-- Text extract --
===============

However, while I want a challenge, I don’t want you to be beaten every time. Plus, the ‘problem-space’ is colossal, way beyond chess, because there are maybe 40 hull designs, maybe 100 ship modules, near infinite combinations of ships and modules, and that’s before ship placement or ship-behavior/instructions. It’s not possible for the AI to beat your fleet using deep-blue style iteration of possibilities.

So there is a good chance the final AI will be some mixture of pre-designed (by me) AI fleets, combiend with an element of letting the AI battle several thousand slightly randomly mutated sample player fleets, and improving on my initial design.

I’m sure everyone has lots of ideas of where else to go with this, such as machine learning, copying player fleets etc. Needless to say, I’m mulling over them all :D


7 thoughts on Initial thoughts on game AI

  1. As a player, I approach fleet design with tasks. The last big game I played a lot that allowed me to design my fleets was Master of Orion 2. My fleets would consist of specialized ships. One with missiles that stays far back and out of range. One focused heavily on short range weapons that runs straight at the enemy and hits them hard, and one focused on bombardment whose sole missions is to reach the enemy planet and bomb it into oblivion. All the AI ships tended to be very generic ships with no specialization., resulting in easy victories.

    I would break it down as thus in the design: List all the ship design specializations, weight the equipment and upgrades based on their effectiveness in each specialization, then come up with defaults for all the playable sides to make each race feel different when fighting against them.

    Have the AI analyze the opposing fleet(s) and, by analyzing their equipment and using the weights, determine the specialization of each fleet, and that produces the percentages. With this knowledge, the AI can tweak its own ratios of various specializations to try and counter it. If you can pull it off so that the AI is only able to do this against fleets it knows about, it could make the game more interesting. It would provide a reason to keep fleets hidden and away from anyone’s sight. Station a fleet next to an AI stronghold, and if you don’t attack right away, eventually one will appear that can counter it.

===============

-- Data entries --
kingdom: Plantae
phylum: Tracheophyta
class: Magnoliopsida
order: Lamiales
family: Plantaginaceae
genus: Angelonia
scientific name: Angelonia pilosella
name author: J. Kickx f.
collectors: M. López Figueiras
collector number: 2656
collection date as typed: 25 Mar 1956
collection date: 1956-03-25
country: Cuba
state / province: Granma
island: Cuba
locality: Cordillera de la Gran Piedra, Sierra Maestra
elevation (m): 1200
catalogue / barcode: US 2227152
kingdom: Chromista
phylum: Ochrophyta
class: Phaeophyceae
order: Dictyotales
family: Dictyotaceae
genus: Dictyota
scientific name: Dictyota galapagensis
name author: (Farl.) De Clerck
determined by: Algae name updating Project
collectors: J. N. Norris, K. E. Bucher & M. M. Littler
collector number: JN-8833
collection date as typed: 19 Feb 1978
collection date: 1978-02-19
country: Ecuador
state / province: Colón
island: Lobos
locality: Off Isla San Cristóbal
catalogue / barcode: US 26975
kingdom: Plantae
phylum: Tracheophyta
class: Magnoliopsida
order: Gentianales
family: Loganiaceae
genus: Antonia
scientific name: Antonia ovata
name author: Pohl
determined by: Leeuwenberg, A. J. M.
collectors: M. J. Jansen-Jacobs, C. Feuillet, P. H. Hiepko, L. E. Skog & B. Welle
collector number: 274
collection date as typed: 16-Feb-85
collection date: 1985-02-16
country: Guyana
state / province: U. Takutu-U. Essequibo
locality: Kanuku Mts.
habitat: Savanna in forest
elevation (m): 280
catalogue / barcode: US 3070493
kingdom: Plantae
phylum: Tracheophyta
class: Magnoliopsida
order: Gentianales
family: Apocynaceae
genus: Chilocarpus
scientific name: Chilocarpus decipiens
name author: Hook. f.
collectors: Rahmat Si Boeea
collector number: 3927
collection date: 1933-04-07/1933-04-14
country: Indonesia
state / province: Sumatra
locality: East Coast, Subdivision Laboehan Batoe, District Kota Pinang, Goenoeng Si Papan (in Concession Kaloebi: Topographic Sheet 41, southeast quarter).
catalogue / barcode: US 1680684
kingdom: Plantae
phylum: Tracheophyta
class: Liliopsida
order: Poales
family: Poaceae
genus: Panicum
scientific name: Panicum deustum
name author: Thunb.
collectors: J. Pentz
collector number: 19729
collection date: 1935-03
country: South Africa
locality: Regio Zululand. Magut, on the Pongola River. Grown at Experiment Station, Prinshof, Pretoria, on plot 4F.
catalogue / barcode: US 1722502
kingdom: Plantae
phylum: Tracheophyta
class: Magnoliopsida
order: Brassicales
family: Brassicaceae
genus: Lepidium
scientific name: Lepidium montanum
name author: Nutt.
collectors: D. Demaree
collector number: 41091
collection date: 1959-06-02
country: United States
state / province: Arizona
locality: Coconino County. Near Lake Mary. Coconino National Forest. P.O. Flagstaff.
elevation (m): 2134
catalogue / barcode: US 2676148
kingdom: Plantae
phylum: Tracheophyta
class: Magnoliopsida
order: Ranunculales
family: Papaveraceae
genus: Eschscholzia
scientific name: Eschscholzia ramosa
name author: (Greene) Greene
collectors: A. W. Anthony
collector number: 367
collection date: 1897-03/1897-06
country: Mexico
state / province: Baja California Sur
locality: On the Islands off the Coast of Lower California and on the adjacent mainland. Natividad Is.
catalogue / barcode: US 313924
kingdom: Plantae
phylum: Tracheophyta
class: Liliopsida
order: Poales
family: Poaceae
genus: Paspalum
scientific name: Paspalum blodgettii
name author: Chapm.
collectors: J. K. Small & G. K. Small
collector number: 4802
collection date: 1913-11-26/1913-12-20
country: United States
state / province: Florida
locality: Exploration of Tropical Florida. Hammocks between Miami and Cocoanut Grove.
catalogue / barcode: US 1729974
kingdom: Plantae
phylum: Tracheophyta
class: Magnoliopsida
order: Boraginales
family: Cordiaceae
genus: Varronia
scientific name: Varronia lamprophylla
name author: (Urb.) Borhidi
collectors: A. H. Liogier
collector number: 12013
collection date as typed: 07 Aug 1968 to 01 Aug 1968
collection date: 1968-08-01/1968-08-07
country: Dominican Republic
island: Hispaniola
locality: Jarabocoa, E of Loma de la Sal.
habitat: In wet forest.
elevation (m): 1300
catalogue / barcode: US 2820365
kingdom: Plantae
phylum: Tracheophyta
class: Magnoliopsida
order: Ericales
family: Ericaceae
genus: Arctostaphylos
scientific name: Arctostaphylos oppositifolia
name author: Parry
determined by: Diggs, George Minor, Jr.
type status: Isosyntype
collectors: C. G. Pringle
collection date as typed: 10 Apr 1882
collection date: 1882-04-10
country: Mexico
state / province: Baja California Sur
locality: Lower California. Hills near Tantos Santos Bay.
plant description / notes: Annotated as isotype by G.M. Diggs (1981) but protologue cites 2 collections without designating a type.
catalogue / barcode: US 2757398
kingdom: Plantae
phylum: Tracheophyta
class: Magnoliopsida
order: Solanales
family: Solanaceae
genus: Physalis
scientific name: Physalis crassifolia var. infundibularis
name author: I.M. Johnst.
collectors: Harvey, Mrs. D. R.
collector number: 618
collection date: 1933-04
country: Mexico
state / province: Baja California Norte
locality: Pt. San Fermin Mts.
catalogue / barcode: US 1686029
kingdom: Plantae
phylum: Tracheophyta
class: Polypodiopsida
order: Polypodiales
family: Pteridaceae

===============

-- Directives --
a - In the records, retype the lines starting at the one containing "order: Solanales" and ending at the one containing "class: Polypodiopsida", both included.
b - Continue the text on game AI for fleet battles from the point where it stops.

-- Results for the exercise --
a -
order: Solanales
family: Solanaceae
genus: Physalis
scientific name: Physalis crassifolia var. infundibularis
name author: I.M. Johnst.
collectors: Harvey, Mrs. D. R.
collector number: 618
collection date: 1933-04
country: Mexico
state / province: Baja California Norte
locality: Pt. San Fermin Mts.
catalogue / barcode: US 1686029
kingdom: Plantae
phylum: Tracheophyta
class: Polypodiopsida

b -
    Another thing that you can do to solve two problems at once, is that with such customizable ship designs, you’ll want to have automated/pre-designed ones for players that can keep up with the tech curve.

  2. I like Reliant’s idea of having the fleet type analyzed based on the types of modules used to make up the ships. If a fleet is found to be very missile heavy, then the AI will know to counter it with x. This works in cerrtian situation, but should not be the core AI fleet generation method.

    When you start to approach AI as an omniscient counter to whatever the human comes up with it starts to lose credibility with the player. Who wants to fight something that will always be geared against you? Is the player supposed to be the one solving puzzles and not the AI?

    I guess it all comes down to how the game is going to be setup. Is this going to be story-driven string of battles against the AI? Or is it going to be a single randomly generated skirmish with high replayability? If its the former, then preset fleets with minor generation tweaks at generation time would be ideal. The player wants to know what they are fighting, they want a villain. These preset fleets could even have a persona associated with them, i.e. an evil general that has become far too dependent on laser based weapons despite what he is up against.

  3. I don’t think the AI should just analyze the players fleet selection and then counter. If you were playing against a human opponent over the net, you couldn’t just analyze and counter. You need to decide what strategy you will pursue in the battle and work around that.

    An intelligence report before the battle could give you a little insight into the enemies fleet. That way, you’re given a partial strategy and the rest is up to the player. The AI could then partially analyze your fleet selection so you would be on even terms.

  4. Michael and Viper’s posts gave me more ideas to toss around.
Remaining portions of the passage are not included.